Is there someplace on this forum that has a comprehensive list of casting suppliers? I couldn't find anything. It would be nice if there was a sticky on this in this subforum.
Anybody make castings to build model machinery, such as belt-driven equipment from the 19th century?


----------



## aonemarine (Dec 23, 2012)

Where are you located?? try google search for local foundry suppliers in your area. I was surprised to find one less than an hour from my home. How large of a casting are you doing and what material, I assume iron?  Alloy Avenue is a great spot to find a listing of suppliers as well as pick up some tricks.


----------



## johan jorez (Dec 23, 2012)

here link to different suppliers 
http://modelenginenews.org/suppliers.html


----------



## Tin Falcon (Dec 23, 2012)

> Anybody make castings to build model machinery, such as belt-driven equipment from the 19th century?



In the usa PM research has aline of machine tool model kits. Metal lathe ,milling machine , shaper and drill press as well as woodworking tools enough to build a min  shop. 

http://www.pmresearchinc.com/store/home.php?cat=6

Stuart models in the UK also offer a lathe ,shaper, mill, and drill press.
http://www.stuartmodels.com/inprod.cfm/section/casting

Tin


----------



## Jasonb (Dec 23, 2012)

For model machines driven by line shafting then Stuarts and PM Research do them

http://www.pmresearchinc.com/store/home.php?cat=6

http://www.stuartmodels.com/inprod.cfm/section/casting

Antique Engines has a good list of suppliers

http://www.antiquengines.com/Davis_Model_Suppliers_List_.htm

J

EDIT Tin beat me to it


----------



## Dave Sohlstrom (Dec 23, 2012)

Martin model and patterns here in the PNW has castings for model engines and home shop equipment.  http://www.martinmodel.com/MMPengines.html

Dave


----------



## Forestgnome (Dec 23, 2012)

Awesome links!
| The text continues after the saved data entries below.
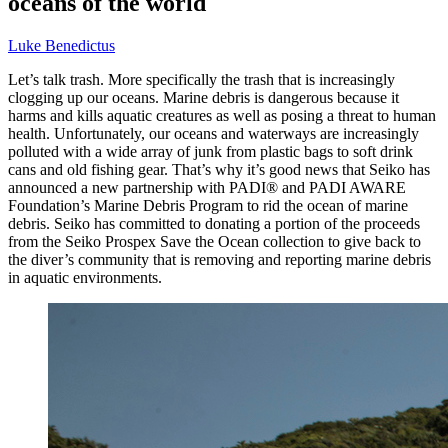
oceans of the world
Luke Benedictus
Let’s talk trash. More specifically the trash that is increasingly
clogging up our oceans. Marine debris is dangerous because it
harms and kills aquatic creatures as well as posing a threat to human
health. Unfortunately, our oceans and waterways are increasingly
polluted with a wide array of junk from plastic bags to soft drink
cans and old fishing gear. That’s why it’s good news that Seiko has
announced a new partnership with PADI® and PADI AWARE
Foundation’s Marine Debris Program to rid the ocean of marine
debris. Seiko has committed to donating a portion of the proceeds
from the Seiko Prospex Save the Ocean collection to give back to
the diver’s community that is removing and reporting marine debris
in aquatic environments.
Thanks.


----------



## 2manyhobbies (Dec 23, 2012)

To add to Dave's suggestion, the quality of the Martin Models are second to none!
Brad



Dave Sohlstrom said:


> Martin model and patterns here in the PNW has castings for model engines and home shop equipment.  http://www.martinmodel.com/MMPengines.html
> 
> Dave


----------



## aonemarine (Dec 23, 2012)

Ha  I missed the word "model" in his post, that just totally blew my answer LOL


----------